*Work to complete*.
Copy each line below word for word and drop every image.

*Records from a data collection*.
◇ ◇ ◇ ◇ ◇

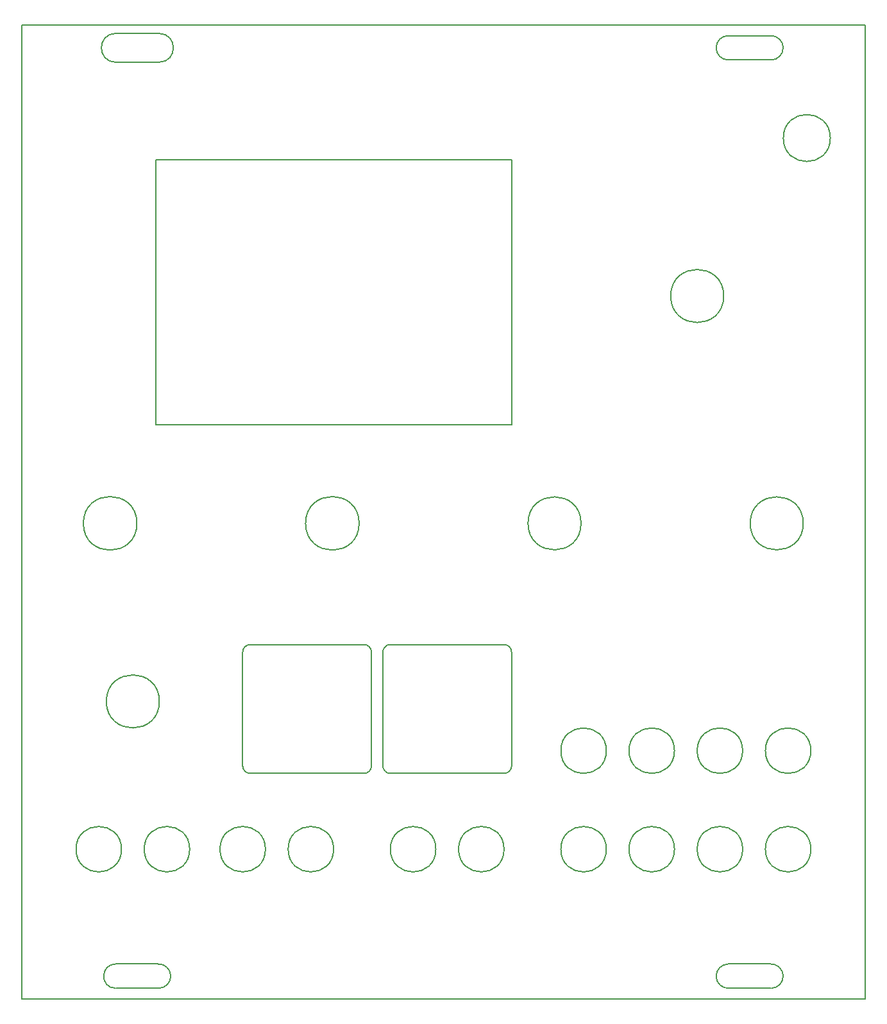
<source format=gko>
G04 #@! TF.GenerationSoftware,KiCad,Pcbnew,(5.1.0)-1*
G04 #@! TF.CreationDate,2019-04-06T15:11:00+02:00*
G04 #@! TF.ProjectId,frontplate,66726f6e-7470-46c6-9174-652e6b696361,C*
G04 #@! TF.SameCoordinates,Original*
G04 #@! TF.FileFunction,Drawing*
%FSLAX46Y46*%
G04 Gerber Fmt 4.6, Leading zero omitted, Abs format (unit mm)*
G04 Created by KiCad (PCBNEW (5.1.0)-1) date 2019-04-06 15:11:00*
%MOMM*%
%LPD*%
G04 APERTURE LIST*
%ADD10C,0.200000*%
G04 APERTURE END LIST*
D10*
X147100000Y-122650000D02*
G75*
G02X146100000Y-121650000I0J1000000D01*
G01*
X146100000Y-106650000D02*
G75*
G02X147100000Y-105650000I1000000J0D01*
G01*
X163100000Y-121650000D02*
G75*
G02X162100000Y-122650000I-1000000J0D01*
G01*
X162100000Y-105650000D02*
G75*
G02X163100000Y-106650000I0J-1000000D01*
G01*
X165600000Y-122650000D02*
G75*
G02X164600000Y-121650000I0J1000000D01*
G01*
X164600000Y-106650000D02*
G75*
G02X165600000Y-105650000I1000000J0D01*
G01*
X180600000Y-105650000D02*
G75*
G02X181600000Y-106650000I0J-1000000D01*
G01*
X181600000Y-121650000D02*
G75*
G02X180600000Y-122650000I-1000000J0D01*
G01*
X223670000Y-38800000D02*
G75*
G03X223670000Y-38800000I-3100000J0D01*
G01*
X116950000Y-23900000D02*
X116950000Y-152400000D01*
X228250000Y-152400000D02*
X228250000Y-23900000D01*
X129294860Y-150999050D02*
G75*
G02X129350000Y-147800000I55140J1599050D01*
G01*
X134927348Y-147801650D02*
G75*
G02X135000000Y-151000000I72652J-1598350D01*
G01*
X129350000Y-151000000D02*
X134950000Y-151000000D01*
X129350000Y-147800000D02*
X134950000Y-147800000D01*
X129350000Y-28800000D02*
G75*
G02X129350000Y-25000000I0J1900000D01*
G01*
X135050000Y-25000000D02*
G75*
G02X135050000Y-28800000I0J-1900000D01*
G01*
X129350000Y-28800000D02*
X135100000Y-28800000D01*
X129350000Y-25000000D02*
X135000000Y-25000000D01*
X210200001Y-28500780D02*
G75*
G02X210249999Y-25300001I-1J1600780D01*
G01*
X215777348Y-25301650D02*
G75*
G02X215850000Y-28500000I72652J-1598350D01*
G01*
X210250000Y-28500000D02*
X215850000Y-28500000D01*
X210250000Y-25300000D02*
X215850000Y-25300000D01*
X210303012Y-150996680D02*
G75*
G02X210200000Y-147800000I-103012J1596680D01*
G01*
X215790753Y-147800317D02*
G75*
G02X215899999Y-150999999I59247J-1599683D01*
G01*
X210250000Y-147800000D02*
X215850000Y-147800000D01*
X210250000Y-151000000D02*
X215850000Y-151000000D01*
X228250000Y-23900000D02*
X116950000Y-23900000D01*
X116950000Y-152400000D02*
X228250000Y-152400000D01*
X181600000Y-41650000D02*
X134600000Y-41650000D01*
X181600000Y-76650000D02*
X181600000Y-41650000D01*
X134600000Y-76650000D02*
X181600000Y-76650000D01*
X134600000Y-41650000D02*
X134600000Y-76650000D01*
X161468867Y-89650000D02*
G75*
G03X161468867Y-89650000I-3535534J0D01*
G01*
X132135534Y-89650000D02*
G75*
G03X132135534Y-89650000I-3535534J0D01*
G01*
X194100000Y-119650000D02*
G75*
G03X194100000Y-119650000I-3000000J0D01*
G01*
X203100000Y-119650000D02*
G75*
G03X203100000Y-119650000I-3000000J0D01*
G01*
X212100000Y-119650000D02*
G75*
G03X212100000Y-119650000I-3000000J0D01*
G01*
X221100000Y-119650000D02*
G75*
G03X221100000Y-119650000I-3000000J0D01*
G01*
X221100000Y-132650000D02*
G75*
G03X221100000Y-132650000I-3000000J0D01*
G01*
X212100000Y-132650000D02*
G75*
G03X212100000Y-132650000I-3000000J0D01*
G01*
X203100000Y-132650000D02*
G75*
G03X203100000Y-132650000I-3000000J0D01*
G01*
X194100000Y-132650000D02*
G75*
G03X194100000Y-132650000I-3000000J0D01*
G01*
X180600000Y-132650000D02*
G75*
G03X180600000Y-132650000I-3000000J0D01*
G01*
X171600000Y-132650000D02*
G75*
G03X171600000Y-132650000I-3000000J0D01*
G01*
X158100000Y-132650000D02*
G75*
G03X158100000Y-132650000I-3000000J0D01*
G01*
X149100000Y-132650000D02*
G75*
G03X149100000Y-132650000I-3000000J0D01*
G01*
X139100000Y-132650000D02*
G75*
G03X139100000Y-132650000I-3000000J0D01*
G01*
X130100000Y-132650000D02*
G75*
G03X130100000Y-132650000I-3000000J0D01*
G01*
X220100000Y-89650000D02*
G75*
G03X220100000Y-89650000I-3500000J0D01*
G01*
X135100000Y-113150000D02*
G75*
G03X135100000Y-113150000I-3500000J0D01*
G01*
X190766666Y-89650000D02*
G75*
G03X190766666Y-89650000I-3500000J0D01*
G01*
X209600000Y-59650000D02*
G75*
G03X209600000Y-59650000I-3500000J0D01*
G01*
X163100000Y-121650000D02*
X163100000Y-106650000D01*
X147100000Y-122650000D02*
X162100000Y-122650000D01*
X146100000Y-106650000D02*
X146100000Y-121650000D01*
X162100000Y-105650000D02*
X147100000Y-105650000D01*
X180600000Y-105650000D02*
X165600000Y-105650000D01*
X181600000Y-121650000D02*
X181600000Y-106650000D01*
X165600000Y-122650000D02*
X180600000Y-122650000D01*
X164600000Y-106650000D02*
X164600000Y-121650000D01*
M02*

</source>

◇ ◇ ◇ ◇ ◇

*Task response*.
<source format=gko>
G04 #@! TF.GenerationSoftware,KiCad,Pcbnew,(5.1.0)-1*
G04 #@! TF.CreationDate,2019-04-06T15:11:00+02:00*
G04 #@! TF.ProjectId,frontplate,66726f6e-7470-46c6-9174-652e6b696361,C*
G04 #@! TF.SameCoordinates,Original*
G04 #@! TF.FileFunction,Drawing*
%FSLAX46Y46*%
G04 Gerber Fmt 4.6, Leading zero omitted, Abs format (unit mm)*
G04 Created by KiCad (PCBNEW (5.1.0)-1) date 2019-04-06 15:11:00*
%MOMM*%
%LPD*%
G04 APERTURE LIST*
%ADD10C,0.200000*%
G04 APERTURE END LIST*
D10*
X147100000Y-122650000D02*
G75*
G02X146100000Y-121650000I0J1000000D01*
G01*
X146100000Y-106650000D02*
G75*
G02X147100000Y-105650000I1000000J0D01*
G01*
X163100000Y-121650000D02*
G75*
G02X162100000Y-122650000I-1000000J0D01*
G01*
X162100000Y-105650000D02*
G75*
G02X163100000Y-106650000I0J-1000000D01*
G01*
X165600000Y-122650000D02*
G75*
G02X164600000Y-121650000I0J1000000D01*
G01*
X164600000Y-106650000D02*
G75*
G02X165600000Y-105650000I1000000J0D01*
G01*
X180600000Y-105650000D02*
G75*
G02X181600000Y-106650000I0J-1000000D01*
G01*
X181600000Y-121650000D02*
G75*
G02X180600000Y-122650000I-1000000J0D01*
G01*
X223670000Y-38800000D02*
G75*
G03X223670000Y-38800000I-3100000J0D01*
G01*
X116950000Y-23900000D02*
X116950000Y-152400000D01*
X228250000Y-152400000D02*
X228250000Y-23900000D01*
X129294860Y-150999050D02*
G75*
G02X129350000Y-147800000I55140J1599050D01*
G01*
X134927348Y-147801650D02*
G75*
G02X135000000Y-151000000I72652J-1598350D01*
G01*
X129350000Y-151000000D02*
X134950000Y-151000000D01*
X129350000Y-147800000D02*
X134950000Y-147800000D01*
X129350000Y-28800000D02*
G75*
G02X129350000Y-25000000I0J1900000D01*
G01*
X135050000Y-25000000D02*
G75*
G02X135050000Y-28800000I0J-1900000D01*
G01*
X129350000Y-28800000D02*
X135100000Y-28800000D01*
X129350000Y-25000000D02*
X135000000Y-25000000D01*
X210200001Y-28500780D02*
G75*
G02X210249999Y-25300001I-1J1600780D01*
G01*
X215777348Y-25301650D02*
G75*
G02X215850000Y-28500000I72652J-1598350D01*
G01*
X210250000Y-28500000D02*
X215850000Y-28500000D01*
X210250000Y-25300000D02*
X215850000Y-25300000D01*
X210303012Y-150996680D02*
G75*
G02X210200000Y-147800000I-103012J1596680D01*
G01*
X215790753Y-147800317D02*
G75*
G02X215899999Y-150999999I59247J-1599683D01*
G01*
X210250000Y-147800000D02*
X215850000Y-147800000D01*
X210250000Y-151000000D02*
X215850000Y-151000000D01*
X228250000Y-23900000D02*
X116950000Y-23900000D01*
X116950000Y-152400000D02*
X228250000Y-152400000D01*
X181600000Y-41650000D02*
X134600000Y-41650000D01*
X181600000Y-76650000D02*
X181600000Y-41650000D01*
X134600000Y-76650000D02*
X181600000Y-76650000D01*
X134600000Y-41650000D02*
X134600000Y-76650000D01*
X161468867Y-89650000D02*
G75*
G03X161468867Y-89650000I-3535534J0D01*
G01*
X132135534Y-89650000D02*
G75*
G03X132135534Y-89650000I-3535534J0D01*
G01*
X194100000Y-119650000D02*
G75*
G03X194100000Y-119650000I-3000000J0D01*
G01*
X203100000Y-119650000D02*
G75*
G03X203100000Y-119650000I-3000000J0D01*
G01*
X212100000Y-119650000D02*
G75*
G03X212100000Y-119650000I-3000000J0D01*
G01*
X221100000Y-119650000D02*
G75*
G03X221100000Y-119650000I-3000000J0D01*
G01*
X221100000Y-132650000D02*
G75*
G03X221100000Y-132650000I-3000000J0D01*
G01*
X212100000Y-132650000D02*
G75*
G03X212100000Y-132650000I-3000000J0D01*
G01*
X203100000Y-132650000D02*
G75*
G03X203100000Y-132650000I-3000000J0D01*
G01*
X194100000Y-132650000D02*
G75*
G03X194100000Y-132650000I-3000000J0D01*
G01*
X180600000Y-132650000D02*
G75*
G03X180600000Y-132650000I-3000000J0D01*
G01*
X171600000Y-132650000D02*
G75*
G03X171600000Y-132650000I-3000000J0D01*
G01*
X158100000Y-132650000D02*
G75*
G03X158100000Y-132650000I-3000000J0D01*
G01*
X149100000Y-132650000D02*
G75*
G03X149100000Y-132650000I-3000000J0D01*
G01*
X139100000Y-132650000D02*
G75*
G03X139100000Y-132650000I-3000000J0D01*
G01*
X130100000Y-132650000D02*
G75*
G03X130100000Y-132650000I-3000000J0D01*
G01*
X220100000Y-89650000D02*
G75*
G03X220100000Y-89650000I-3500000J0D01*
G01*
X135100000Y-113150000D02*
G75*
G03X135100000Y-113150000I-3500000J0D01*
G01*
X190766666Y-89650000D02*
G75*
G03X190766666Y-89650000I-3500000J0D01*
G01*
X209600000Y-59650000D02*
G75*
G03X209600000Y-59650000I-3500000J0D01*
G01*
X163100000Y-121650000D02*
X163100000Y-106650000D01*
X147100000Y-122650000D02*
X162100000Y-122650000D01*
X146100000Y-106650000D02*
X146100000Y-121650000D01*
X162100000Y-105650000D02*
X147100000Y-105650000D01*
X180600000Y-105650000D02*
X165600000Y-105650000D01*
X181600000Y-121650000D02*
X181600000Y-106650000D01*
X165600000Y-122650000D02*
X180600000Y-122650000D01*
X164600000Y-106650000D02*
X164600000Y-121650000D01*
M02*

</source>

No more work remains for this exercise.